» What is needed: Keep to one stretch of the data below, the lines from the one with "saucer: none [501,233,637,288]" up to and including the one with "fruit: present [97,145,159,222]", and return that stretch exactly.
━━ Data ━━
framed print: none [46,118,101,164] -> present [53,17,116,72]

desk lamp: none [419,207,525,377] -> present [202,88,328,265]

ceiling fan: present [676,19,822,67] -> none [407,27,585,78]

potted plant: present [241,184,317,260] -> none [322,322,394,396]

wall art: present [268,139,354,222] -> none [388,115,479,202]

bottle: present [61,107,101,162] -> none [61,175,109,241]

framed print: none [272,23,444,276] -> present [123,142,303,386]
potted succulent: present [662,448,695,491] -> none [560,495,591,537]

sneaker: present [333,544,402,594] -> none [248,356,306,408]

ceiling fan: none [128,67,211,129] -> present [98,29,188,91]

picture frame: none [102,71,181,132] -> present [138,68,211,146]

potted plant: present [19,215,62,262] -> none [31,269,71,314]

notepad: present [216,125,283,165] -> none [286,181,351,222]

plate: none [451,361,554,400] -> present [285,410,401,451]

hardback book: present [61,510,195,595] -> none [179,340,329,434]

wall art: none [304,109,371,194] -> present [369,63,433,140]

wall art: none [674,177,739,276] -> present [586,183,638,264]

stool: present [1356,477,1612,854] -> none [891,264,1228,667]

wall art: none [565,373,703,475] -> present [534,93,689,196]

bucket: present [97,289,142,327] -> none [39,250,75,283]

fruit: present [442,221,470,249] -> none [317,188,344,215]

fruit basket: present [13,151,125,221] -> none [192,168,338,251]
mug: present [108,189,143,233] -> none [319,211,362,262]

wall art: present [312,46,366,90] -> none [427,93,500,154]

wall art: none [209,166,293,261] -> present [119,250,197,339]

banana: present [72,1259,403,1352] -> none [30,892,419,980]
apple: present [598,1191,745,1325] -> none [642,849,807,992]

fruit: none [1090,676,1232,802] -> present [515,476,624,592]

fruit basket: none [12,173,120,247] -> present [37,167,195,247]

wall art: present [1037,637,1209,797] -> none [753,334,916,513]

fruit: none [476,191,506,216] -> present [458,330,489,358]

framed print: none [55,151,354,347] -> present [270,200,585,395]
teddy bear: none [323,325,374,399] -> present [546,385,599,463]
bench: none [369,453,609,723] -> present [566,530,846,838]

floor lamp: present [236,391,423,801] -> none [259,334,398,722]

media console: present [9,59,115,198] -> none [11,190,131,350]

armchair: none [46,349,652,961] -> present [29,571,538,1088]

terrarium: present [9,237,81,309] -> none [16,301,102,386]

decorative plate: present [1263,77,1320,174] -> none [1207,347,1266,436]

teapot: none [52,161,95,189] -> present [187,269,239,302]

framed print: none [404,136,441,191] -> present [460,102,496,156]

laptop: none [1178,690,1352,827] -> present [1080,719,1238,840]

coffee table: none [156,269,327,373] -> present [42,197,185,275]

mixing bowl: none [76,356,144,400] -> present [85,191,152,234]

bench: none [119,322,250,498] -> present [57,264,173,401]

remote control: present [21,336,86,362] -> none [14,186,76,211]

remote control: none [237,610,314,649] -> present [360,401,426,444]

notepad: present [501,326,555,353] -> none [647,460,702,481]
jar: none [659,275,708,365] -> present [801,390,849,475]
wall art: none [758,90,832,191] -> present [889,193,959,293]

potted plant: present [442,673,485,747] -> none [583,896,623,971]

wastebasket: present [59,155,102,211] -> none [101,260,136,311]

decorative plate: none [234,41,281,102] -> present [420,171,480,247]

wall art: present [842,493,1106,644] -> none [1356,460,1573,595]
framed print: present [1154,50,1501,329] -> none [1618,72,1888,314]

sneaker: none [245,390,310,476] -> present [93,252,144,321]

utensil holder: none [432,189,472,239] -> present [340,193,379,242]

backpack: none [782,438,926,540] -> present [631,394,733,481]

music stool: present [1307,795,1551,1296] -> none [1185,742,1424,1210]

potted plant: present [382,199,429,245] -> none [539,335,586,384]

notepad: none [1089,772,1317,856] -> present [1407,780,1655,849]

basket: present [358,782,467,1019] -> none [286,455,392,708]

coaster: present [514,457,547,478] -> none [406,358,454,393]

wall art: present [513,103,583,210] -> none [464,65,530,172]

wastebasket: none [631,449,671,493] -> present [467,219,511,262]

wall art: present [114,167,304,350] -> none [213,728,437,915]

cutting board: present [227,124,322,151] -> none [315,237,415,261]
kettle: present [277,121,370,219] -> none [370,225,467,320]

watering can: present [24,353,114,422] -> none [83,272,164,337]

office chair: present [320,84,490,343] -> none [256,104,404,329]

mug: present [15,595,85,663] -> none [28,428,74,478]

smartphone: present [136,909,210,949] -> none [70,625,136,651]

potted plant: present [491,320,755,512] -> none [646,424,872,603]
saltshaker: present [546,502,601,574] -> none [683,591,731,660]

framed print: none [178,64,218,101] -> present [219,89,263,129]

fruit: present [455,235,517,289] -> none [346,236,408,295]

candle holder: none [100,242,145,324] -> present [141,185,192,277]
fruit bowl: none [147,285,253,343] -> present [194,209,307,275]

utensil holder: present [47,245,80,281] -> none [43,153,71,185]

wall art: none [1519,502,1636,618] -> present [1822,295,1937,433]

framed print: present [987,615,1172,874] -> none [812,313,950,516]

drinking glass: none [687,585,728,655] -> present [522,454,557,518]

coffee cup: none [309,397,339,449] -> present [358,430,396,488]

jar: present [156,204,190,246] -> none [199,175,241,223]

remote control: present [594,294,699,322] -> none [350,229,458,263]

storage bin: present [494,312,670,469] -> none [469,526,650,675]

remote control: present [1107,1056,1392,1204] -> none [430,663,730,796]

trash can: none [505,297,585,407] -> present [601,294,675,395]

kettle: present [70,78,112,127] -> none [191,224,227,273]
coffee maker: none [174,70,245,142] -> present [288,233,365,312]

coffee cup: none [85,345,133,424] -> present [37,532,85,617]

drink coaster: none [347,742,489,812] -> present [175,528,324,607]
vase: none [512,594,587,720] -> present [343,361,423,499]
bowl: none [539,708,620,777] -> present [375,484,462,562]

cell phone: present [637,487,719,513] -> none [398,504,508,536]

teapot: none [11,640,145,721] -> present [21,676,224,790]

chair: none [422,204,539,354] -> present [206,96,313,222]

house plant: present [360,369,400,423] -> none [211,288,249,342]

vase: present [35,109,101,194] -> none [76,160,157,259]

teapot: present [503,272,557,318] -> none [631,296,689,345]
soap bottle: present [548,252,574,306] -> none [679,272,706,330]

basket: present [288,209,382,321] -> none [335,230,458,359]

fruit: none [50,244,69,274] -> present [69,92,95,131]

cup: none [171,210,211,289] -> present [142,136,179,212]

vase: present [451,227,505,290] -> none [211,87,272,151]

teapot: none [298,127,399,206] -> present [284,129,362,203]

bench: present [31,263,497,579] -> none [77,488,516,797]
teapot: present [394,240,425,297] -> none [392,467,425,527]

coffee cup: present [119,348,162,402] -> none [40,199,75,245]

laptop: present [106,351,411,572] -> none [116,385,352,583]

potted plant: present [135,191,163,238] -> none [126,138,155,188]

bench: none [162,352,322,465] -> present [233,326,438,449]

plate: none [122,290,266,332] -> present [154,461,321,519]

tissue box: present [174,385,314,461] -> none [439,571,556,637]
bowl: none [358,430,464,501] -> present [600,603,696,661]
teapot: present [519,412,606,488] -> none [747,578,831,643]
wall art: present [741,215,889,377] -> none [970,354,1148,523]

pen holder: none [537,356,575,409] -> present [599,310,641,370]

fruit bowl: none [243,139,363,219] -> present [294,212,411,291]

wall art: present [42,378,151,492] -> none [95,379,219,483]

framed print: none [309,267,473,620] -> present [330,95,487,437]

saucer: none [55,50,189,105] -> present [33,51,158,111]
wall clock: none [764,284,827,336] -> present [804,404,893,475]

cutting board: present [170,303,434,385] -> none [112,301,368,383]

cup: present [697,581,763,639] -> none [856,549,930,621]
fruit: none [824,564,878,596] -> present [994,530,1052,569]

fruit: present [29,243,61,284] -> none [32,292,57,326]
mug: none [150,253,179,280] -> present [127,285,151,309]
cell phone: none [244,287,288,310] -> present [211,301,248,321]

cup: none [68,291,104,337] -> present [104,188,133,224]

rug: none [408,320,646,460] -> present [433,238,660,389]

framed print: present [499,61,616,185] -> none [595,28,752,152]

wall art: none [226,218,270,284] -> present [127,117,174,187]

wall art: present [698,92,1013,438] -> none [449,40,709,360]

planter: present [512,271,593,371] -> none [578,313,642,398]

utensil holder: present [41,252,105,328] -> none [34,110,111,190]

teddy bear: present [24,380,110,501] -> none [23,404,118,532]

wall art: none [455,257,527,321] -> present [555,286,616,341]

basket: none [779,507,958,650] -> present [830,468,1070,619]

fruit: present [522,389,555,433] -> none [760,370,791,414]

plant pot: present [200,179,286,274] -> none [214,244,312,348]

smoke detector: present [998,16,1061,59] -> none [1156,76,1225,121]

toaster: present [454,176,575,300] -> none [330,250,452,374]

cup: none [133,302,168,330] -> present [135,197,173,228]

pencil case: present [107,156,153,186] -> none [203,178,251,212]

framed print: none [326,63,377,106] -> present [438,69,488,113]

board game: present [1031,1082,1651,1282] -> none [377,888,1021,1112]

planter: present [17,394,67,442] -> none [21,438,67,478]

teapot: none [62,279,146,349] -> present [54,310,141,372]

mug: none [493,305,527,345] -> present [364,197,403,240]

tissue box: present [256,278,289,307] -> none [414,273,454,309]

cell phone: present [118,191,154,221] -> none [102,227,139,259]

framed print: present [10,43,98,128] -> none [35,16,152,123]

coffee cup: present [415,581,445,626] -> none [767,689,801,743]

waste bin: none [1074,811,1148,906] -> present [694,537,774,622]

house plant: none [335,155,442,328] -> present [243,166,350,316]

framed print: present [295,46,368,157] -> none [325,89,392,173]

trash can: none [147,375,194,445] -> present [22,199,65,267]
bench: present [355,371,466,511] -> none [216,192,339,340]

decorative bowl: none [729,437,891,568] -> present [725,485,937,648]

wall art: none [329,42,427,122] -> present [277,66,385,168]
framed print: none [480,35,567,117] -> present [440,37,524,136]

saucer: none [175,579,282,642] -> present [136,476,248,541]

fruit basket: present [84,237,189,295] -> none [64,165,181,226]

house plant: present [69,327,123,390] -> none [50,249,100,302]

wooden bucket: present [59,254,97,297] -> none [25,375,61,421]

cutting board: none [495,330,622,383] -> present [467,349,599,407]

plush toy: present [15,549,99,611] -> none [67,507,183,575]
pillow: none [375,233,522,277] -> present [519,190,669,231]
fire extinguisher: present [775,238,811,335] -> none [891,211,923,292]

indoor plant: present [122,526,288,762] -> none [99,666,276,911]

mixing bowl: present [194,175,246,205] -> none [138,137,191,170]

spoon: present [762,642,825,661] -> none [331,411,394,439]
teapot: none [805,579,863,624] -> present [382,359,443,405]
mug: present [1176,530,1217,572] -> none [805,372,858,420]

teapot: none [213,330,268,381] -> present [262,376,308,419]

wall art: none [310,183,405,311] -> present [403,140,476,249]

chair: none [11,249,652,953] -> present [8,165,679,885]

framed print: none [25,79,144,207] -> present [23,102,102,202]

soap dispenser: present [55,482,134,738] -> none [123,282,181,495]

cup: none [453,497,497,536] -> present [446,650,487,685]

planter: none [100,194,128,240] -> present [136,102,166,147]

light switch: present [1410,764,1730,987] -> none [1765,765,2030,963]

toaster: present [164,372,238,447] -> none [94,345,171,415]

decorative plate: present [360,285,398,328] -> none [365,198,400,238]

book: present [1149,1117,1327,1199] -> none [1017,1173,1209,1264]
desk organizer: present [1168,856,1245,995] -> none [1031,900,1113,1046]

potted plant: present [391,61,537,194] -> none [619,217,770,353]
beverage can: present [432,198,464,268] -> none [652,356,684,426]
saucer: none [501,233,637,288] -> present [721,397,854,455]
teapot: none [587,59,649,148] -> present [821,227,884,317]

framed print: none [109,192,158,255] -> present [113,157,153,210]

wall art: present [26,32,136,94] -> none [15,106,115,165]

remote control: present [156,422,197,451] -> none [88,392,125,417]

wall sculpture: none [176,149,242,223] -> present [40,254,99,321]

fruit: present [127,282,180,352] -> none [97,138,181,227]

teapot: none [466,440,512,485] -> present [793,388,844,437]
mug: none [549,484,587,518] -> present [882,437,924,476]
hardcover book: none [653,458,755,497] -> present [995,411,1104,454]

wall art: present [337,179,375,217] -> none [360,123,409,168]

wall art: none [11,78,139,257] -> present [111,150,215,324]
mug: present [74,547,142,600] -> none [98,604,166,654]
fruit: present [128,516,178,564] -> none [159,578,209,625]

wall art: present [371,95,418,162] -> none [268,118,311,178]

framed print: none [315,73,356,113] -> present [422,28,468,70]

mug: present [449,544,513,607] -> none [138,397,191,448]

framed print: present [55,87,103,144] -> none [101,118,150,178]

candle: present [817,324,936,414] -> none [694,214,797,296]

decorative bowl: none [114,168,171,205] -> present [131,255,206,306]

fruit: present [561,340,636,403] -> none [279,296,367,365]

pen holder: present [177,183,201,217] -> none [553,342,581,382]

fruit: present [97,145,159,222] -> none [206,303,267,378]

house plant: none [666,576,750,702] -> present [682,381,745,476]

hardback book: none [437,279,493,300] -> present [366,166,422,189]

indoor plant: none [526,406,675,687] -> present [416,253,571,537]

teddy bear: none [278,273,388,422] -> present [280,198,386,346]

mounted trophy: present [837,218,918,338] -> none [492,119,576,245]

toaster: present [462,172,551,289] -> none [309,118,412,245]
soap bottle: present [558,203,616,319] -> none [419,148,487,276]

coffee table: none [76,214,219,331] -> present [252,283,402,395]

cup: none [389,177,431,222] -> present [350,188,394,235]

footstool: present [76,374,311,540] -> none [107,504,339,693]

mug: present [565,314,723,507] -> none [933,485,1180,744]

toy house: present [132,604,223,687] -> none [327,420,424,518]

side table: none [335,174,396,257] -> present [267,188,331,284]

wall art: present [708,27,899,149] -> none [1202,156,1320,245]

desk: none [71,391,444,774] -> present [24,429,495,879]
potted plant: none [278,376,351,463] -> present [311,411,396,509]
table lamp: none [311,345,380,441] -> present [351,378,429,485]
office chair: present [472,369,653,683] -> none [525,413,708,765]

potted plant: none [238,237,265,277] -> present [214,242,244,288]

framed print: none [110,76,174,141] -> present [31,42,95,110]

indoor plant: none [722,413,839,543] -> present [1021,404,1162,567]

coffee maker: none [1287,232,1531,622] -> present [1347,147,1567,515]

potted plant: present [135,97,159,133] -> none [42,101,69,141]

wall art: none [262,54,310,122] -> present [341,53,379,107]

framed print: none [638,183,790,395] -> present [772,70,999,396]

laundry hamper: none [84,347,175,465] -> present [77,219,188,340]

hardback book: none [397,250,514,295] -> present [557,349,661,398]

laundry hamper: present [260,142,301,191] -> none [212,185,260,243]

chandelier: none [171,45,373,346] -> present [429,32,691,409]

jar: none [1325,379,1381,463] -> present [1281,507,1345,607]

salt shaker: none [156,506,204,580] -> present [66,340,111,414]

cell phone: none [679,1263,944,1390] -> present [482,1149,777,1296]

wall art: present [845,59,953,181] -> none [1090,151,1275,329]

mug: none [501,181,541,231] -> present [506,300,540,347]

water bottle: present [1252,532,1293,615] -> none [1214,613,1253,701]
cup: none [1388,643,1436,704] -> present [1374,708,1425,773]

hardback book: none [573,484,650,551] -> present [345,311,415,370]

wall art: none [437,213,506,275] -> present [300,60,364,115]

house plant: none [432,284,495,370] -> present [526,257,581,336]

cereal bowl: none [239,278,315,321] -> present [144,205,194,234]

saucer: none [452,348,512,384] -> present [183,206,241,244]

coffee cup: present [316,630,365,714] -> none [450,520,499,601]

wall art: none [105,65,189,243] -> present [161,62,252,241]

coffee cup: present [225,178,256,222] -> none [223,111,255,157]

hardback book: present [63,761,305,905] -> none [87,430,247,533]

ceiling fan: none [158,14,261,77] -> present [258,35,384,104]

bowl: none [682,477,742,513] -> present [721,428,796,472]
━━━
» Expected answer:
saucer: none [501,233,637,288] -> present [721,397,854,455]
teapot: none [587,59,649,148] -> present [821,227,884,317]

framed print: none [109,192,158,255] -> present [113,157,153,210]

wall art: present [26,32,136,94] -> none [15,106,115,165]

remote control: present [156,422,197,451] -> none [88,392,125,417]

wall sculpture: none [176,149,242,223] -> present [40,254,99,321]

fruit: present [127,282,180,352] -> none [97,138,181,227]

teapot: none [466,440,512,485] -> present [793,388,844,437]
mug: none [549,484,587,518] -> present [882,437,924,476]
hardcover book: none [653,458,755,497] -> present [995,411,1104,454]

wall art: present [337,179,375,217] -> none [360,123,409,168]

wall art: none [11,78,139,257] -> present [111,150,215,324]
mug: present [74,547,142,600] -> none [98,604,166,654]
fruit: present [128,516,178,564] -> none [159,578,209,625]

wall art: present [371,95,418,162] -> none [268,118,311,178]

framed print: none [315,73,356,113] -> present [422,28,468,70]

mug: present [449,544,513,607] -> none [138,397,191,448]

framed print: present [55,87,103,144] -> none [101,118,150,178]

candle: present [817,324,936,414] -> none [694,214,797,296]

decorative bowl: none [114,168,171,205] -> present [131,255,206,306]

fruit: present [561,340,636,403] -> none [279,296,367,365]

pen holder: present [177,183,201,217] -> none [553,342,581,382]

fruit: present [97,145,159,222] -> none [206,303,267,378]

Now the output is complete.